Hospitality Ulster has called on councils and the Department for Infrastructure to back the industry by coming up with innovative solutions to allow businesses to safely plan for reopening.
Hospitality are listed in the final part of Stormont's five-stage pathway to easing restrictions. While no dates are attached to the plan, it has been suggested that it could be towards the end of August.
The drinks body’s chief executive Colin Neill said: “Up until now we have been preserving jobs, this is now about saving them, because the Government will not fund this forever.
“The next approach is how do we come back? We don’t have the best weather, but can we open up public space, roads and indeed multi-storey car parks? In each situation, we will have to look at the physical locality.”
The minister also said plans were underway to pedestrianise areas in towns and cities elsewhere in the north.
Dublin City Council has already revealed its plans to pedestrianise a significant number of streets after 11am each day.

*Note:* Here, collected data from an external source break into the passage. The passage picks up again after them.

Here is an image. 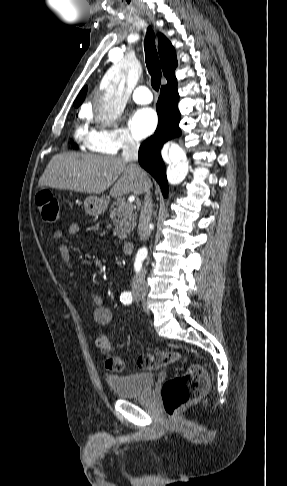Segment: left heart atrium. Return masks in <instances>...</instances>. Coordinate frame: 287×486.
Masks as SVG:
<instances>
[{
	"label": "left heart atrium",
	"instance_id": "1",
	"mask_svg": "<svg viewBox=\"0 0 287 486\" xmlns=\"http://www.w3.org/2000/svg\"><path fill=\"white\" fill-rule=\"evenodd\" d=\"M157 115L151 108L137 109L130 117L129 126L138 139L150 135L156 128Z\"/></svg>",
	"mask_w": 287,
	"mask_h": 486
}]
</instances>
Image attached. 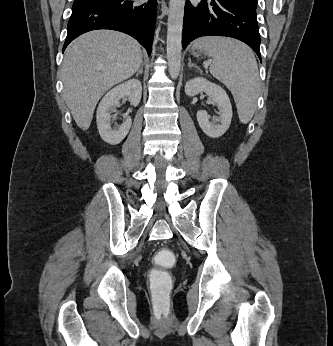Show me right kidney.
<instances>
[{"mask_svg": "<svg viewBox=\"0 0 333 346\" xmlns=\"http://www.w3.org/2000/svg\"><path fill=\"white\" fill-rule=\"evenodd\" d=\"M142 95V85L137 79H130L113 89H111L101 100L97 108V128L101 138L111 144H119L128 134L132 125V120L127 117L122 125L111 128V112L121 98L128 97L133 106L140 103Z\"/></svg>", "mask_w": 333, "mask_h": 346, "instance_id": "ca27d5eb", "label": "right kidney"}]
</instances>
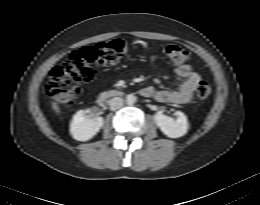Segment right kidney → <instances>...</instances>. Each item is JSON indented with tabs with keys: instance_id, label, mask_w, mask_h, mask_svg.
Here are the masks:
<instances>
[{
	"instance_id": "1",
	"label": "right kidney",
	"mask_w": 260,
	"mask_h": 205,
	"mask_svg": "<svg viewBox=\"0 0 260 205\" xmlns=\"http://www.w3.org/2000/svg\"><path fill=\"white\" fill-rule=\"evenodd\" d=\"M89 110L78 111L71 122L70 133L75 140L88 141L95 136L103 126V118L96 116L89 118Z\"/></svg>"
}]
</instances>
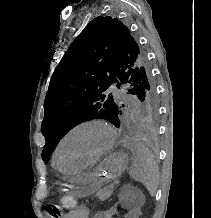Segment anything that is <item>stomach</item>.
Listing matches in <instances>:
<instances>
[{
	"label": "stomach",
	"mask_w": 211,
	"mask_h": 218,
	"mask_svg": "<svg viewBox=\"0 0 211 218\" xmlns=\"http://www.w3.org/2000/svg\"><path fill=\"white\" fill-rule=\"evenodd\" d=\"M129 157L124 152L109 155L92 173H84L70 179L73 194L86 197L98 190L103 184L117 179L128 167Z\"/></svg>",
	"instance_id": "1"
}]
</instances>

It’s expected to be rolled out over the next three to six months, with measures likely to remain for at least 12 to 18 months. In some cases, it will become permanent.
Manager of the Derry City Centre Initiative, Jim Roddy, suggested this week that the city’s Guildhall Square could be used by restaurants when restrictions are eased. He said other pedestrianised zones were being considered.
Colin Neill said Belfast as well as towns and cities across the north can learn from solutions in other European cities, where bars and restaurants share space.
He’s also backing moves to pedestrianise streets. He said one option could see half a road or street closed and handed over to cafés with one-way and speed controls in place for traffic.
He said licensing legislation will need to be flexible to allow it to work.
“Everybody is going to have to be inventive. There’s no point our industry being innovative if we’re blocked by space or indeed legislation.
“It won’t work everywhere, but it has to be part of the solution.”
Gerry Carlile, who owns the Pizza on the Square restaurant on Donegall Square West next to Belfast City Hall, believes the current use of the street as zone for buses is a waste.
He pointed to the examples of Buchanan Street in Glasgow and Concert Square in Liverpool, where shared public seating works all year round.
He said areas of Belfast, including Ann Street, Blackstaff Square and the Cathedral Quarter could be better utilised.
While he backs the approach taken by Stormont in not setting out dates, he said government can help the industry innovate.
“It’s going to take a bit of innovation and it’s going to take big thinking from council and the Department for Infrastructure.
“I think that’s a serious opportunity for Belfast as a city, not just in the short-term, but in the longer term.”